A backlash against the New Left had its nascent coalescence in Sharon, CT, when in the fall of 1960 a hundred college students from more than 40 campuses met at the estate of conservative pundit William Buckley, Jr., to create Young Americans for Freedom. YAF became the conservative version of SDS and its one-page Sharon Statement a codicil of right wing values comparable to the New Left's 62-page Port Huron Statement. Sharon's young bedrock conservatives declared their support for personal liberty, for capitalism as the only economic system compatible with freedom, for law and order, for states' rights, and for patriotism. Klatch finds a number of common threads running through the Port Huron and Sharon statements, notably an interest by both groups in the concept of freedom. But, as Klatch points out, freedom for YAF meant radical individualism while the SDS version viewed freedom as functional only within a community. It was the difference between privatizing Social Security and supporting national health care. And for many on the much more populous student Left, the Sharon statement . . . if it was read at all . . . became a suspicious rationalization for bigotry and repression. Support for "state's rights" was translated by the Left to mean the defense of southern racists. Support for loyalty oaths meant a return to the political witch hunts of McCarthyism. "Values" was seen as a code word for religious intolerance. Anti-communism was considered war mongering.

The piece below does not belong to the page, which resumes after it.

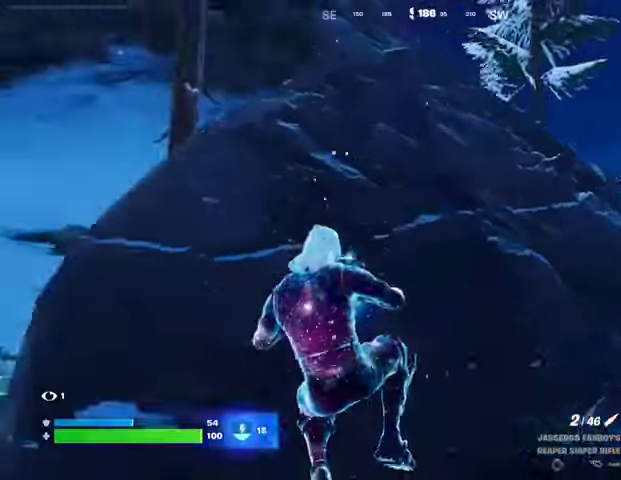
{"buttons": [], "left_stick": "left", "right_stick": "left", "events": [[67, "CROSS", "down"], [133, "CROSS", "up"], [400, "right_stick", "up-left"], [467, "right_stick", "left"]]}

But within months the YAF had more than 20,000 registered members and a national voice within the Republican Party. Following Nixon's loss to Kennedy in 1960, YAF became a force pushing Barry Goldwater into his presidential candidacy. The year 1960 also saw the publication of Goldwater's polemical autobiography The Conscience of a Conservative. The Arizona Senator's defiant defense of conservative values was read voraciously by college conservatives in the way that C. Wright Mills was read by New Leftists and Betty Friedan by feminists. Supported with student enthusiasm and a clever direct mail campaign dreamed up by GOP activist F. Clinton White, Goldwater won the 1964 GOP presidential nomination, only to lose to Lyndon Johnson in a November landslide. When Goldwater announced in his acceptance speech that "Moderation in the pursuit of liberty is no virtue, extremism in the defense of liberty is no vice," the prevailing moderately minded electorate dismissed him as a dangerous extremist and his candidacy was doomed. Yet nostalgic neocons (including Republican political operatives like Karl Rove and Richard Vigourie) reminisce about the Goldwater campaign the way that hippies remember the Summer of Love or New Left activists recall the first SDS convention. It was a turning point in the battle of the baby boomers. After Goldwater's defeat, the predominant student Left dismissed the conservative youth movement. Tom Hayden called the YAF "politically absurd." But eight years later the young Republican activists would enjoy a payback with Richard Nixon's resounding defeat of Democrat George McGovern whom Nixon ridiculed as the radical candidate of "acid, amnesty, and abortion."